Carrying out this technology to corporate clients, Google relies that its difficult experience in building search chips, Gmail and YouTube will become a competitive advantage in the enterprise market. The strategy is clear: they offer the same infrastructure that supplies your own AI on Google, on a scale, to anyone who wants to pay for it.
Multiangent Ecosystem: Google’s AI Systems Plan that work together
Beyond the hardware, Google outlined a vision for AI focused around multi -agricultural systems. The company has announced Agent Development Kit (ADK) This allows developers to build systems where many AI agents can work together.
The most important thing is that Google has announced the “Operational Compatibility Protocol from Agent Agent” (A2A), which enables AI agents built on different frames and by different suppliers to communicate with each other.
“2025 will be a transition year in which the generative AI is shifted from the answer to single questions to solving complex problems through agreed systems,” Vahdat predicts.

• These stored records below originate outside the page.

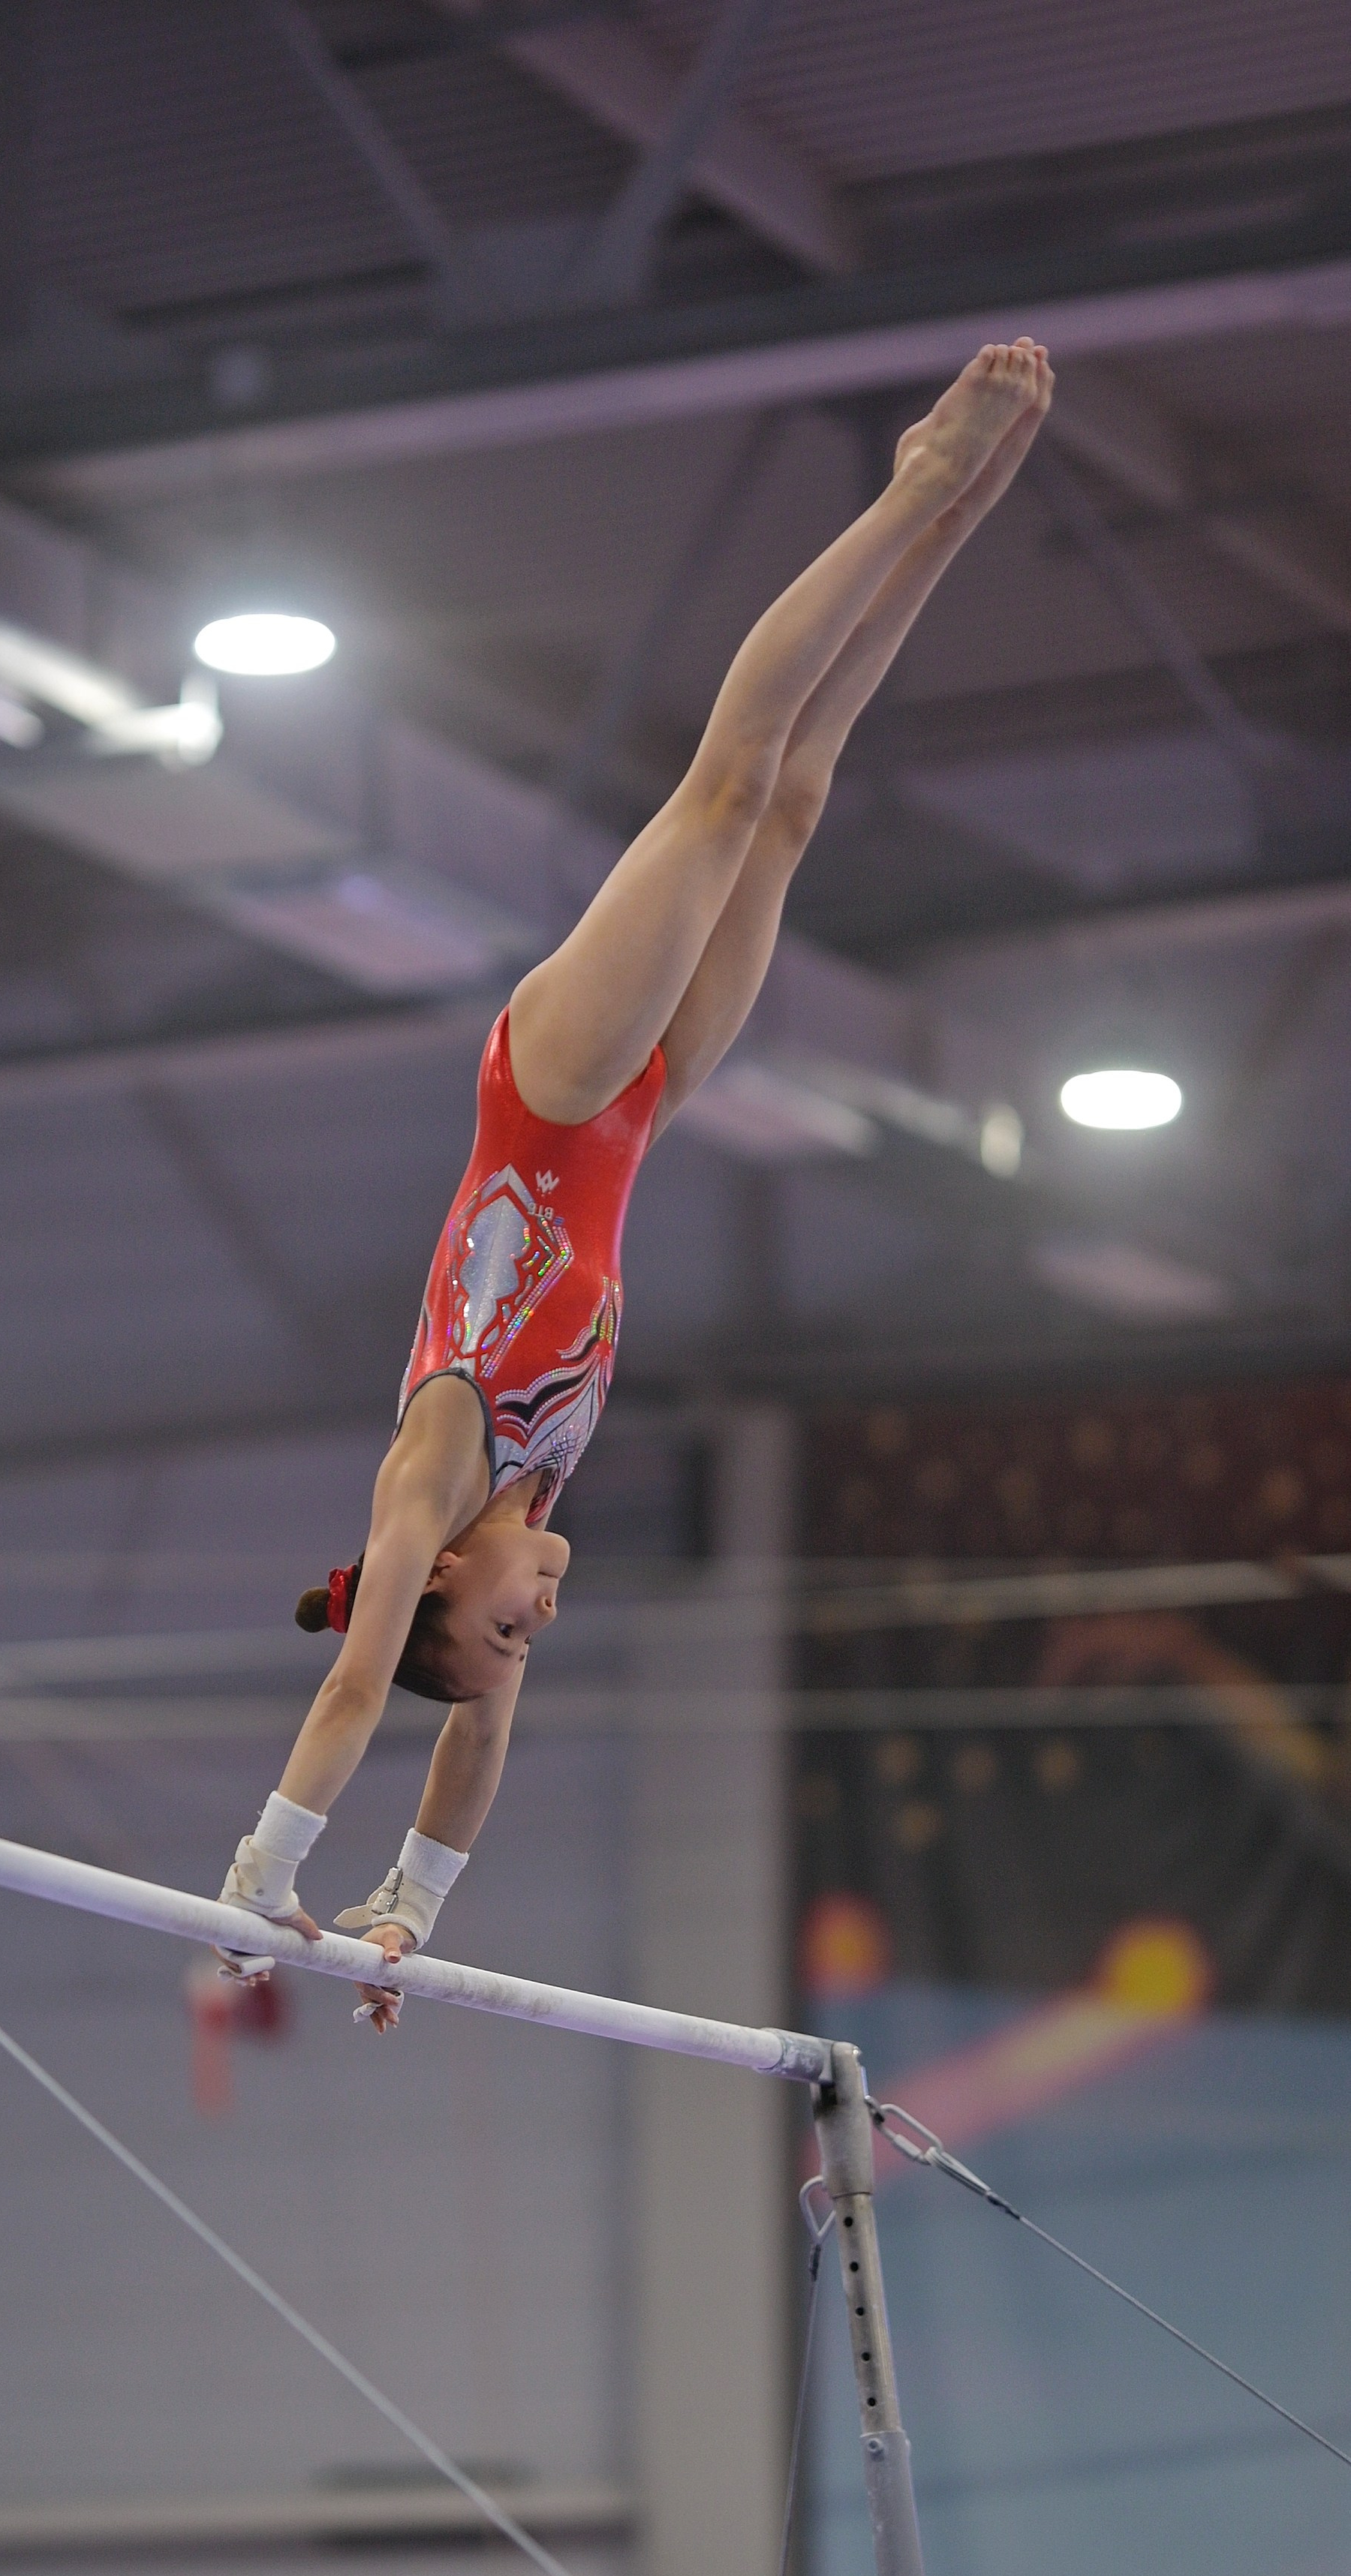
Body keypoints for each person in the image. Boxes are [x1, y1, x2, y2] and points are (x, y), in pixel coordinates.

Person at [214, 341, 1055, 2022]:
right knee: (796, 807)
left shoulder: (434, 1463)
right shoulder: (532, 1501)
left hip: (553, 1085)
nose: (534, 1628)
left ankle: (908, 476)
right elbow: (470, 1733)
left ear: (442, 1576)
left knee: (729, 780)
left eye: (503, 1629)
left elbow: (376, 1682)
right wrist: (410, 1914)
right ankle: (952, 512)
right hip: (647, 1106)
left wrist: (264, 1886)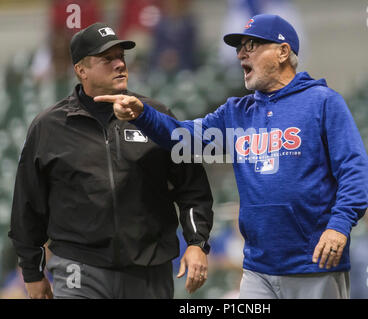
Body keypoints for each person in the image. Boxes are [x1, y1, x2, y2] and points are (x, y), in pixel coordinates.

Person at [96, 14, 368, 299]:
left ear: (283, 52)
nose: (241, 54)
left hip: (314, 263)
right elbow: (184, 139)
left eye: (251, 45)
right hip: (257, 268)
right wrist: (143, 115)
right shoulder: (237, 112)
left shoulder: (322, 102)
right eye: (239, 47)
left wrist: (339, 225)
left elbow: (353, 169)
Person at [8, 22, 214, 299]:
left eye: (121, 56)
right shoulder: (49, 127)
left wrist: (197, 243)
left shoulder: (155, 116)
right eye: (107, 59)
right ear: (81, 70)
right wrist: (32, 272)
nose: (119, 64)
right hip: (78, 268)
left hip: (149, 268)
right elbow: (27, 205)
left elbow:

Google has partnered with more than 50 industrial leaders including Salesforce., Servicenowand SapTo improve this standard for interoperability.
Verification of the reality of the enterprise: What power and efficiency of Ironwood for your II strategy
For AI enterprises, these messages can significantly reduce the costs and complexity of implementing complex AI models. Improved Ironwood efficiency can make advanced reflection models more economical, while the agent’s interoperability protocol can help the business avoid the supplier’s lock.
The influence of these achievements should not be underestimated in the real world. Many organizations are reluctant to implement modern AI models because of excessive costs for infrastructure and energy consumption. If Google can fulfill its promises of wadding, we could see a new wave of reception of AI in industries that have remained on the sidelines so far.
The approach with many agents is just as important for businesses, covered by the complexity of deploying AI in various systems and suppliers. By standardizing how AI systems communicate, Google tries to break down silos that has a limited EI impact on AI.
During the press conference, Google stressed that over 400 customer stories will be shared on the Next ’25, showing a real impact of business from its AI innovation.
Silicon Weapons Competition: Will Google’s AI Future Remove on Customs and Open Standards?
As AI continues to progress, the infrastructure feeds, it will become increasingly critical. Google’s investment in specialized hardware such as Ironwood, combined with its agent’s operational compatibility initiatives, suggests that the company is positioned for a future, with AI becoming more distributed, more complicated and deeper integrated into business operations.
“Leading models of thinking like the Gemini 2.5 and Alphafold, which has won Alphafold, are all running on TPU today,” said Wahdat. “With Ironwood, we can’t wait to see what AI breakthroughs are triggered by our own Google Cloud developers and clients when it becomes available later this year.”
Strategic consequences extend beyond Google’s own business. By insisting open standards in agents communication while maintaining its own benefits in hardware, Google is trying to delicate balancing law. The company wants the wider ecosystem to flourish (with Google infrastructure below) while maintaining competitive differentiation.
How quickly competitors respond to Google’s hardware progress and whether the industry is gathering around the proposed standards for agent’s operational compatibility will be key factors to observe in the coming months. If history is a guide, we can expect Microsoft and Amazon to oppose their own strategies for optimizing the conclusions, potentially creating a three-way race to build the most effective infrastructure stack of AI.